You could try to fake it by learning a different ‘reality’ concept tailored to every different possible scenario, every level of story telling or document indirection, and each time have to learn levels of fictionality or ‘average opinion of the storyteller’ from scratch (‘the average storyteller of this sort of vignette believes there are not cookies there within the story’), sure… but that would be complicated and difficult to learn and not predict well. If an LLM can regard every part of reality as just another level in a story, then it can also regard a story as just another level of reality.
And it’s simpler to maintain 1 reality and encode everything else as small deviations from it. (Which is how we write stories or tell lies or consider hypotheticals: even a fantasy story typically only breaks a relatively few rules—water will remain wet, fire will still burn under most conditions, etc. If fantasy stories didn’t represent very small deviations from reality, we would be unable to understand them without extensive training on each one separately. Even an extreme exercise like The Gostak, where you have to build a dictionary as you go, or Greg Egan’s mathematical novels, where you need a physics/math degree to understand the new universes despite them only tweaking like 1 equation, still rely very heavily on our pre-existing reality as a base to deviate from.)
* GPT-4: “Find no cookies. They may then question where the cookies went, or possibly seek to make more.”

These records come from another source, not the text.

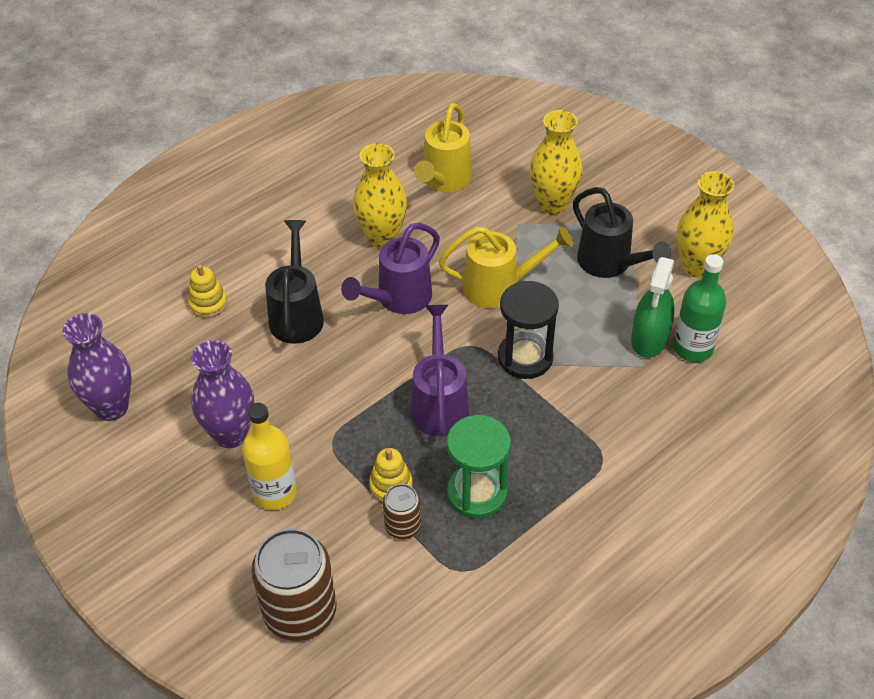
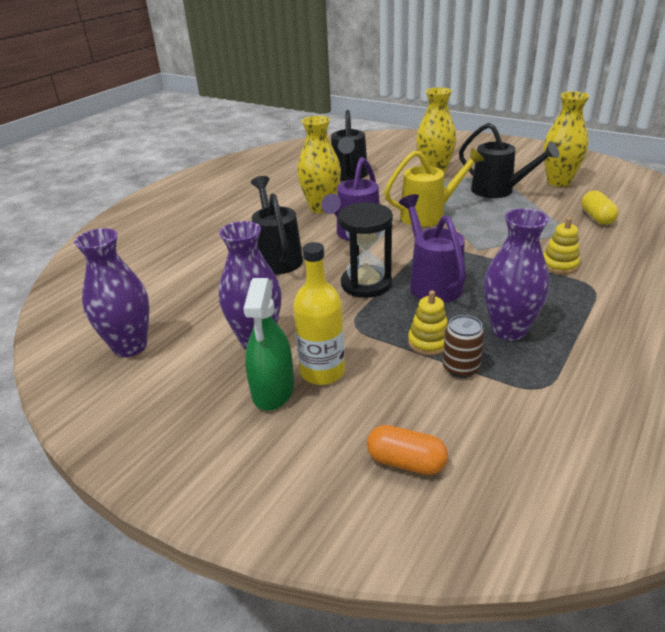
camera: 15 degrees left, 15 degrees down
(208, 304) = (196, 265): yellow stacking toy -> yellow stacking toy (559, 265)
(300, 612) = (406, 462): brown can -> orange capsule
(444, 180) = (349, 176): yellow watering can -> black watering can
(477, 493) = (509, 330): green hourglass -> purple vase
(525, 357) = (479, 245): black hourglass -> black hourglass (366, 284)
(649, 338) = (561, 219): green spray bottle -> green spray bottle (273, 390)
(692, 348) = (597, 217): green bottle -> yellow capsule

A good point. My use of “averaged” was the wrong word, the actual process would be some approximation to Bayesianism: if sufficient evidence exists in the training set of something, and it’s useful for token prediction, then a large enough LLM could discover it during the training process to build a world model of it, regardless of whether any human already has (though this process may likely be easier if some humans have and have written about it in the training set). Nevertheless, this world model element gets deployed to predict a variety of human-like token-generation behavior, including speaker’s utterances. A base model doesn’t have a specific preferred agent or narrow category of agents (such as helpful, harmless, and honest agents post instruct-training), but it does have a toolkit of world model elements and the ability to figure out when they apply, that an ELK-process could attempt to locate. Some may correspond to truth/reality (about humans, or at least fictional characters), and some to common beliefs (for example, elements in Catholic theology, or vampire lore). I’m dubious that these two categories will turn out to be stored in easily-recognizedly distinct ways, short of doing interpreability work to look for “Are we in a Catholic/vampriric context?” circuitry as opposed to “Are we in a context where theory-of-mind matters?” circuitry. If we’re lucky, facts that are pretty universally applicable might tend to be in different, perhaps closer-to-the-middle-of-the-stack layers to ones whose application is very conditional on circumstances or language. But some aspects of truth/reality are still very conditional in when they apply to human token generation processes, at least as much so as things that are a matter of opinion, or that considered as facts are part of Sociology or Folklore rather then Physics or Chemistry.